▶ EXERCISE AIM: Would you repeat every line below exactly, please?

[Saved entries]

———

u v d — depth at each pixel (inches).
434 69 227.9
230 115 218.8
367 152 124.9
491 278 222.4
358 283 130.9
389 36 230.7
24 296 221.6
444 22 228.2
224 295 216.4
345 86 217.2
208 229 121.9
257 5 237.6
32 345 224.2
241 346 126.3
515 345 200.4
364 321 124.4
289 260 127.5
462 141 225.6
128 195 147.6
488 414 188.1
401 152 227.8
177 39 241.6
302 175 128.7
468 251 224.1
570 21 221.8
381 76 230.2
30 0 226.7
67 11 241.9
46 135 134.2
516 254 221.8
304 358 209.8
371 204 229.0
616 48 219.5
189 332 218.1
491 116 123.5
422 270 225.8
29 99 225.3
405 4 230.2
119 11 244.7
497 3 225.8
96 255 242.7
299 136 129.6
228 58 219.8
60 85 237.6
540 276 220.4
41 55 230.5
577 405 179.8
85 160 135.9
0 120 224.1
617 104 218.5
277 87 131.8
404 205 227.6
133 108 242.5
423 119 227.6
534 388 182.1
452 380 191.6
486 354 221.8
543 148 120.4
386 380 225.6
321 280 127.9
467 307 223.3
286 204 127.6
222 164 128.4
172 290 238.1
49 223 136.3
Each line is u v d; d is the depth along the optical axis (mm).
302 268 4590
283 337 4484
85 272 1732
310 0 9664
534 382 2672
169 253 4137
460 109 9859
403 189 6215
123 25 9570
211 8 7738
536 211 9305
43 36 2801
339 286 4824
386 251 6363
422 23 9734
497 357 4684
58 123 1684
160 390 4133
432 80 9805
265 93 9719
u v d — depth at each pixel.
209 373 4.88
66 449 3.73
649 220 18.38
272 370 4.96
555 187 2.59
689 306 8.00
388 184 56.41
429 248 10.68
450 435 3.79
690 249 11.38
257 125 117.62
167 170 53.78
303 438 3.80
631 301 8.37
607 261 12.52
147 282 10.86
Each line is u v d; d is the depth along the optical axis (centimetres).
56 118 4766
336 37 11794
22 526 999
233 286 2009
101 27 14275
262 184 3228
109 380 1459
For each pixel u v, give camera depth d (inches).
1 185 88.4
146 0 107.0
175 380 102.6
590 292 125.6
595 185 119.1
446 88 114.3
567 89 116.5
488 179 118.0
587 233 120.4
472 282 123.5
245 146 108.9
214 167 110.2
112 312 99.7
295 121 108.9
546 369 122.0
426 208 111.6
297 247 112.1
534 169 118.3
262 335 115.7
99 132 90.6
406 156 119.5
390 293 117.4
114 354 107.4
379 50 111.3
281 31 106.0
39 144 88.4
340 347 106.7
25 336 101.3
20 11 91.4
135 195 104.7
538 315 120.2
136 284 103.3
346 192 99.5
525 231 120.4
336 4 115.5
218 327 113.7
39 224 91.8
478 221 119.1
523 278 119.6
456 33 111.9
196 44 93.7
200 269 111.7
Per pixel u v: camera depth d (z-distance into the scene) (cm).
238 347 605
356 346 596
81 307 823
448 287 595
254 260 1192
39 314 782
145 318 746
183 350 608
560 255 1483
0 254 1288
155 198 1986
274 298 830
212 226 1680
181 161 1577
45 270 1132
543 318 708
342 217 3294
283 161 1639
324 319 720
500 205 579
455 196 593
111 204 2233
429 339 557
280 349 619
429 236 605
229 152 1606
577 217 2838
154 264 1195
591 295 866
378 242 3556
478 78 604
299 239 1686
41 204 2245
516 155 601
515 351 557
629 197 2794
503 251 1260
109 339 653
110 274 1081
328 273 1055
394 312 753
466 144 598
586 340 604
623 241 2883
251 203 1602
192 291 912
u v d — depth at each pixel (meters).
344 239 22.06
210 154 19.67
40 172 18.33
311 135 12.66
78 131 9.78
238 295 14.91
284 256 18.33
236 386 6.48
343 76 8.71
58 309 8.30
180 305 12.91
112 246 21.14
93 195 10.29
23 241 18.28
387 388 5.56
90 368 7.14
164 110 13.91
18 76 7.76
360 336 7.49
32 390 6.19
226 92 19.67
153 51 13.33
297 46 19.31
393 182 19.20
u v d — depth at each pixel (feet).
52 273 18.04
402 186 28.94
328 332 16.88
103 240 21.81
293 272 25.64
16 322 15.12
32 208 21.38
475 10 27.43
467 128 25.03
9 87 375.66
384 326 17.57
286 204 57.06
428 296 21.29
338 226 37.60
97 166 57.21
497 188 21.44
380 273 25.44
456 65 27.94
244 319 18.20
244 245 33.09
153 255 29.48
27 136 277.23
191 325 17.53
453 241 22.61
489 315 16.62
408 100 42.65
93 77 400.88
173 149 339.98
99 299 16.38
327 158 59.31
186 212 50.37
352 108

———

▶ TASK SOLUTION:
u v d — depth at each pixel (inches).
434 69 227.9
230 115 218.8
367 152 124.9
491 278 222.4
358 283 130.9
389 36 230.7
24 296 221.6
444 22 228.2
224 295 216.4
345 86 217.2
208 229 121.9
257 5 237.6
32 345 224.2
241 346 126.3
515 345 200.4
364 321 124.4
289 260 127.5
462 141 225.6
128 195 147.6
488 414 188.1
401 152 227.8
177 39 241.6
302 175 128.7
468 251 224.1
570 21 221.8
381 76 230.2
30 0 226.7
67 11 241.9
46 135 134.2
516 254 221.8
304 358 209.8
371 204 229.0
616 48 219.5
189 332 218.1
491 116 123.5
422 270 225.8
29 99 225.3
405 4 230.2
119 11 244.7
497 3 225.8
96 255 242.7
299 136 129.6
228 58 219.8
60 85 237.6
540 276 220.4
41 55 230.5
577 405 179.8
85 160 135.9
0 120 224.1
617 104 218.5
277 87 131.8
404 205 227.6
133 108 242.5
423 119 227.6
534 388 182.1
452 380 191.6
486 354 221.8
543 148 120.4
386 380 225.6
321 280 127.9
467 307 223.3
286 204 127.6
222 164 128.4
172 290 238.1
49 223 136.3
Each line is u v d; d is the depth along the optical axis (mm).
302 268 4590
283 337 4484
85 272 1732
310 0 9664
534 382 2672
169 253 4137
460 109 9859
403 189 6215
123 25 9570
211 8 7738
536 211 9305
43 36 2801
339 286 4824
386 251 6363
422 23 9734
497 357 4684
58 123 1684
160 390 4133
432 80 9805
265 93 9719
u v d — depth at each pixel.
209 373 4.88
66 449 3.73
649 220 18.38
272 370 4.96
555 187 2.59
689 306 8.00
388 184 56.41
429 248 10.68
450 435 3.79
690 249 11.38
257 125 117.62
167 170 53.78
303 438 3.80
631 301 8.37
607 261 12.52
147 282 10.86
Each line is u v d; d is the depth along the optical axis (centimetres).
56 118 4766
336 37 11794
22 526 999
233 286 2009
101 27 14275
262 184 3228
109 380 1459
For each pixel u v, give camera depth d (inches).
1 185 88.4
146 0 107.0
175 380 102.6
590 292 125.6
595 185 119.1
446 88 114.3
567 89 116.5
488 179 118.0
587 233 120.4
472 282 123.5
245 146 108.9
214 167 110.2
112 312 99.7
295 121 108.9
546 369 122.0
426 208 111.6
297 247 112.1
534 169 118.3
262 335 115.7
99 132 90.6
406 156 119.5
390 293 117.4
114 354 107.4
379 50 111.3
281 31 106.0
39 144 88.4
340 347 106.7
25 336 101.3
20 11 91.4
135 195 104.7
538 315 120.2
136 284 103.3
346 192 99.5
525 231 120.4
336 4 115.5
218 327 113.7
39 224 91.8
478 221 119.1
523 278 119.6
456 33 111.9
196 44 93.7
200 269 111.7
Per pixel u v: camera depth d (z-distance into the scene) (cm).
238 347 605
356 346 596
81 307 823
448 287 595
254 260 1192
39 314 782
145 318 746
183 350 608
560 255 1483
0 254 1288
155 198 1986
274 298 830
212 226 1680
181 161 1577
45 270 1132
543 318 708
342 217 3294
283 161 1639
324 319 720
500 205 579
455 196 593
111 204 2233
429 339 557
280 349 619
429 236 605
229 152 1606
577 217 2838
154 264 1195
591 295 866
378 242 3556
478 78 604
299 239 1686
41 204 2245
516 155 601
515 351 557
629 197 2794
503 251 1260
109 339 653
110 274 1081
328 273 1055
394 312 753
466 144 598
586 340 604
623 241 2883
251 203 1602
192 291 912
u v d — depth at each pixel (meters).
344 239 22.06
210 154 19.67
40 172 18.33
311 135 12.66
78 131 9.78
238 295 14.91
284 256 18.33
236 386 6.48
343 76 8.71
58 309 8.30
180 305 12.91
112 246 21.14
93 195 10.29
23 241 18.28
387 388 5.56
90 368 7.14
164 110 13.91
18 76 7.76
360 336 7.49
32 390 6.19
226 92 19.67
153 51 13.33
297 46 19.31
393 182 19.20
u v d — depth at each pixel (feet).
52 273 18.04
402 186 28.94
328 332 16.88
103 240 21.81
293 272 25.64
16 322 15.12
32 208 21.38
475 10 27.43
467 128 25.03
9 87 375.66
384 326 17.57
286 204 57.06
428 296 21.29
338 226 37.60
97 166 57.21
497 188 21.44
380 273 25.44
456 65 27.94
244 319 18.20
244 245 33.09
153 255 29.48
27 136 277.23
191 325 17.53
453 241 22.61
489 315 16.62
408 100 42.65
93 77 400.88
173 149 339.98
99 299 16.38
327 158 59.31
186 212 50.37
352 108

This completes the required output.